Após a Restauração, D. João IV instituiu a Casa do Infantado, dotada de um substancial património, com vista a garantir uma situação financeira mais confortável aos Filhos Segundos dos Reis. A intenção do Monarca era que o Senhor da Casa do Infantado acumulasse, com aquela posição, a dignidade de Grão-Prior do Crato. A indigitação do Infante D. Pedro (futuro Rei D. Pedro II) não foi aceite pelas instâncias da Ordem. Mas, em 1675, a Santa Sé reconheceu aos Reis de Portugal o direito de nomear os Infantes Grão-Priores do Crato, sem interferência do Grão-Mestre; isso veio a concretizar-se com o filho de D. Pedro II, o Infante D. Francisco (Grão-Prior de 1695 a 1742) e com o Infante D. Pedro, filho de D. José e futuro Rei D. Pedro III, pelo seu casamento com D. Maria I (Grão-Prior de 1742 a 1786).


D. Pedro IV


E chegámos, assim, à altura do nascimento do futuro D. João VI, a 13 de Maio de 1767, em Queluz. Era filho, pois, da Princesa D. Maria, futura Rainha D. Maria I, e do Infante D. Pedro, tio dela, Senhor da Casa do Infantado e Grão-Prior do Crato, futuro Rei D. Pedro III. Em Malta, Pinto da Fonseca reinaria ainda por mais seis anos e, em Portugal, D José, e o seu poderoso Ministro, por mais dez; estava-se em pleno Despotismo Esclarecido. 

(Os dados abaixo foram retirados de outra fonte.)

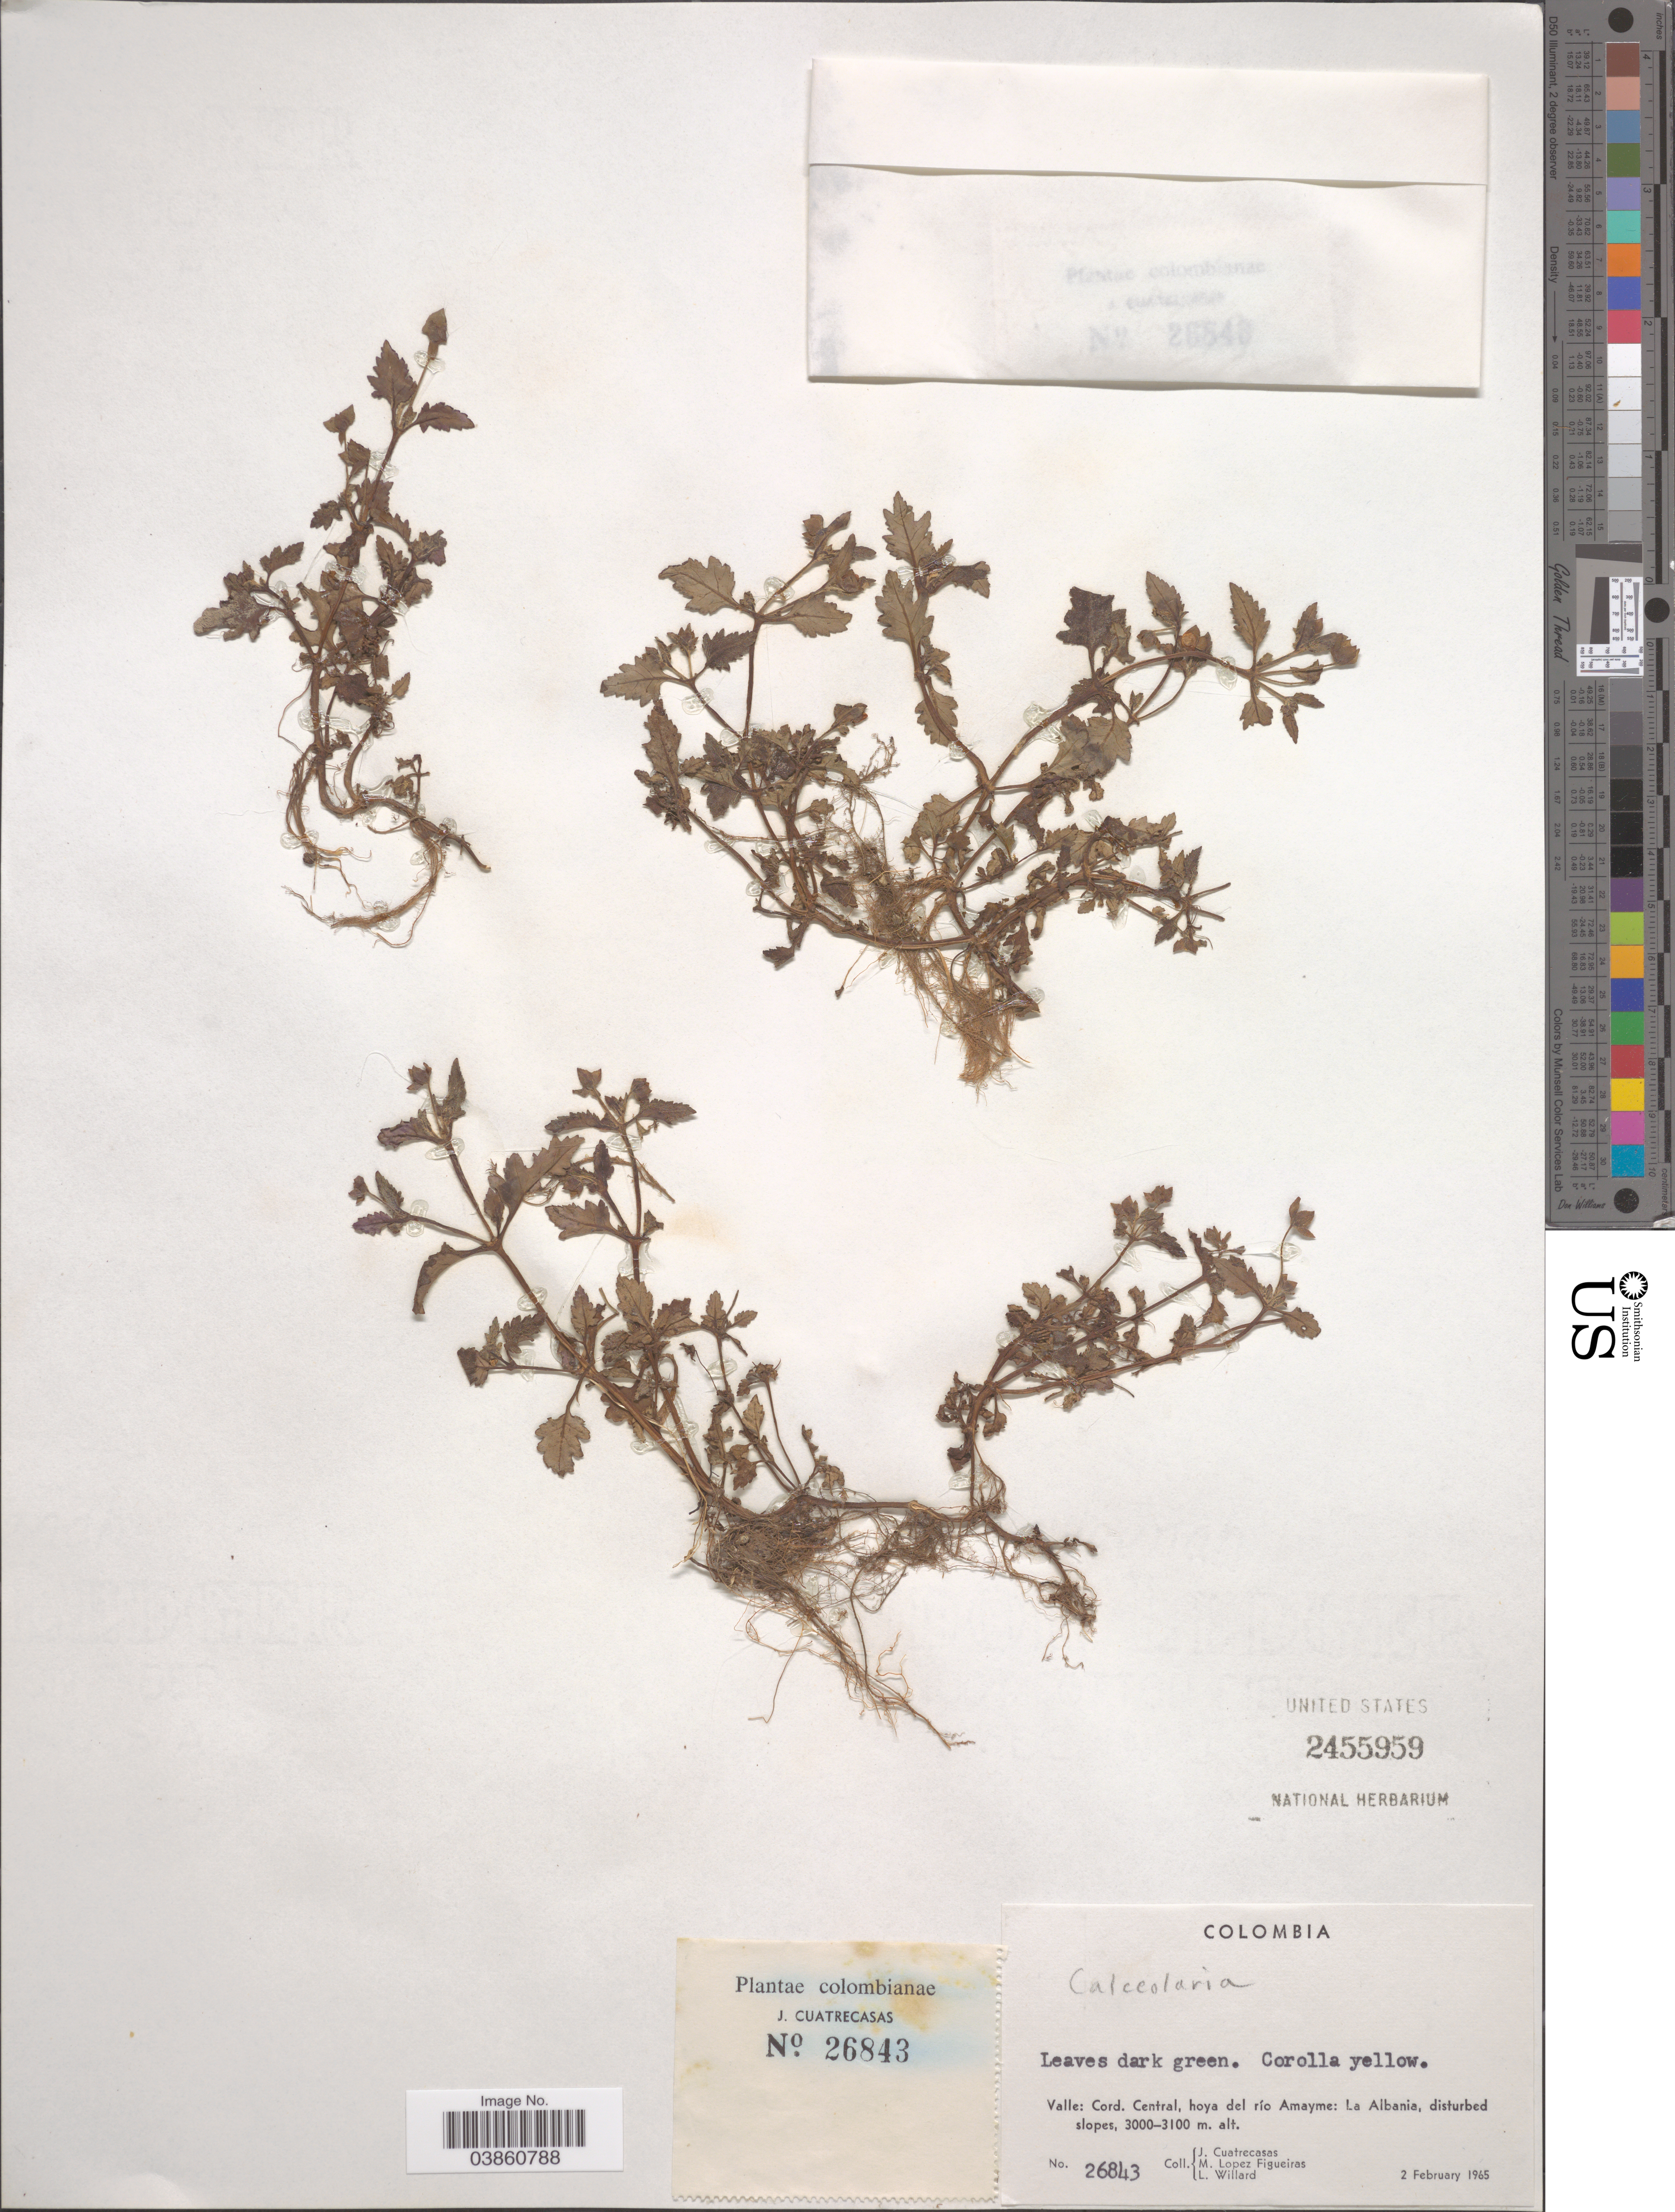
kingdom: Plantae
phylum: Tracheophyta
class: Magnoliopsida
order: Lamiales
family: Calceolariaceae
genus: Calceolaria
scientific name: Calceolaria sp.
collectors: J. Cuatrecasas, M. López Figueiras & L. Willard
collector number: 26843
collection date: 1965-02-02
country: Colombia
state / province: Valle del Cauca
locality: Valle: Cord. Central, hoya del río Amayme: La Albania.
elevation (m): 3000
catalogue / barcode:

D. João era filho segundo, não se previa que viesse a reinar; o futuro Soberano deveria ser o Príncipe D. José, mais velho que ele seis anos. A D. João caberia, entre outros títulos, os de Senhor da Casa do Infantado e de Grão-Prior do Crato. D. Pedro III conservou aquelas duas posições, até à morte, em 1786; sucedeu-lhe nelas D. João, o qual, com a morte de seu irmão, o Príncipe D. José, dois anos depois, viria a ocupar o primeiro lugar na linha de sucessão ao Trono.

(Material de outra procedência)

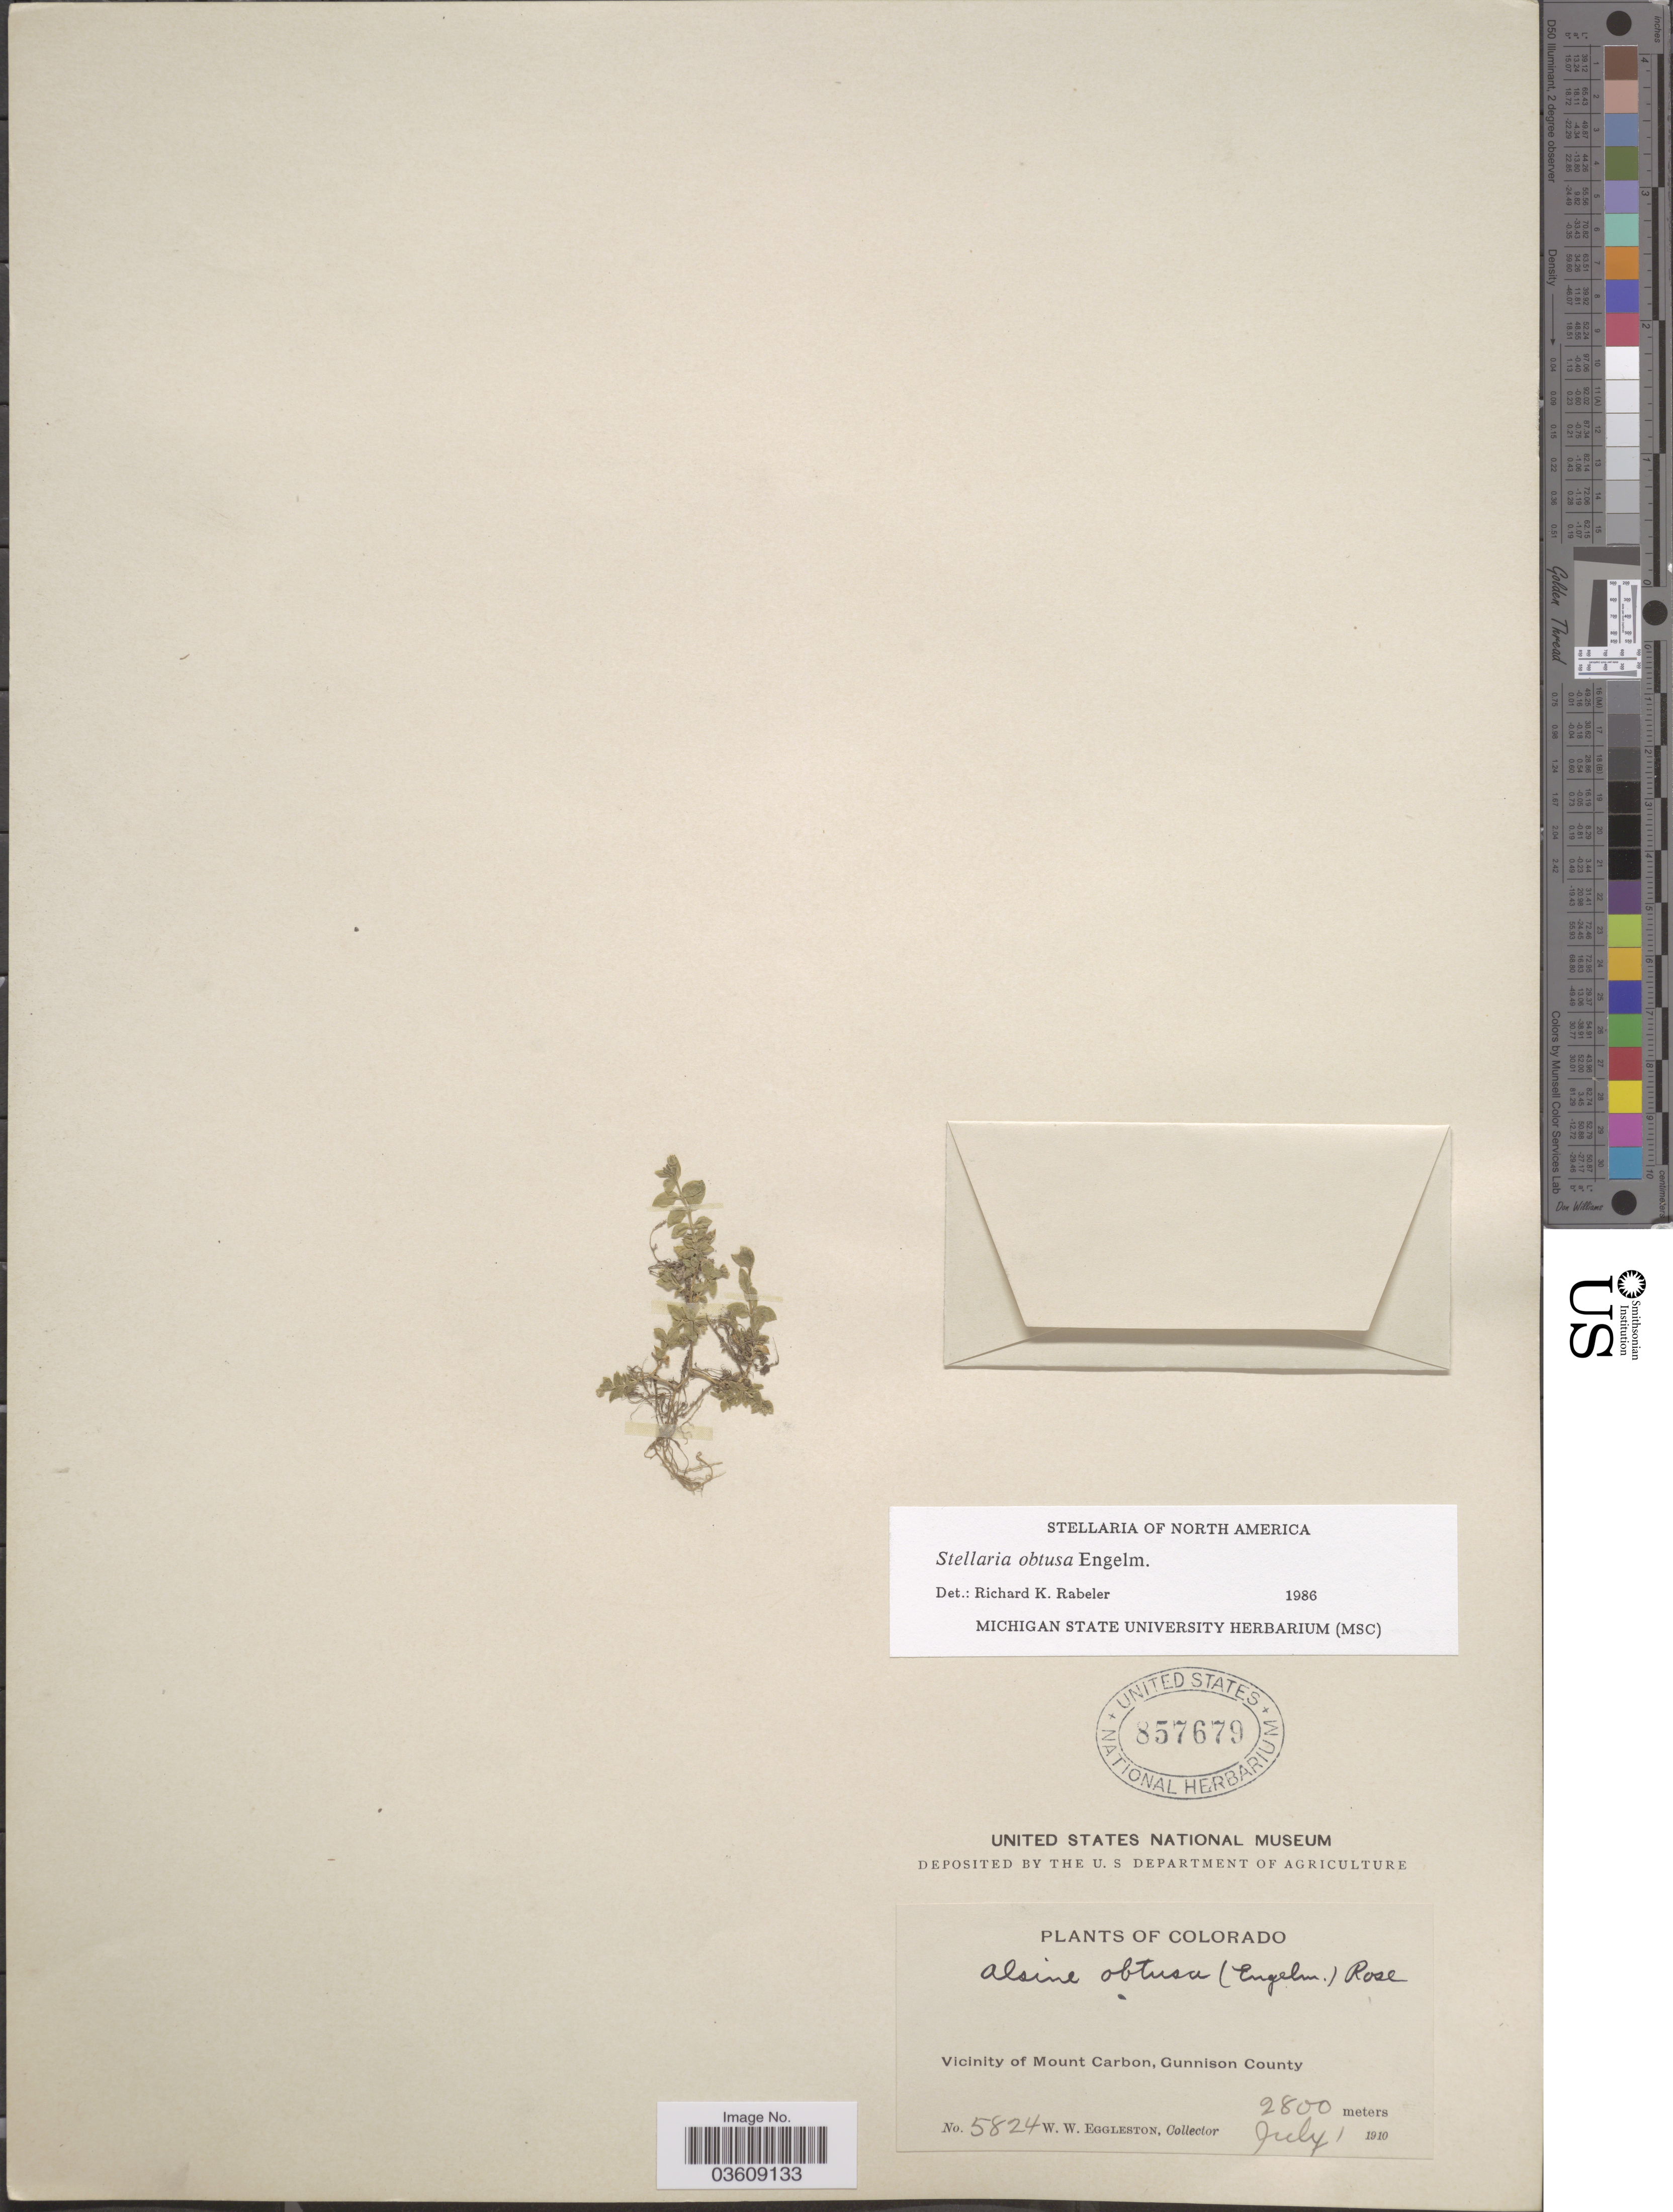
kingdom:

Um desenvolvimento muito relevante teve lugar então, quanto à situação da Ordem de Malta em Portugal. O Papa Pio VI, dando satisfação a um pedido formulado por D. Maria I, decreta (Bula Expedit Quam Maxime, de 24 de Novembro de 1789) por um lado, a automática acumulação das posições de Senhor da Casa do Infantado e de Grão-Prior do Crato e, por outro, que “fique unida e incorporada ao património e Casa do Infantado, acima dita, a Administração do dito Priorado do Crato”. E, pela Bula Quoniam Ecclesiasticum, de 8 de Janeiro de 1793, confirma a independência, perante Malta, da Administração do Grão-Priorado do Crato, no domínio temporal, e declara a sua dependência exclusiva perante a Santa Sé, no tocante à jurisdição espiritual.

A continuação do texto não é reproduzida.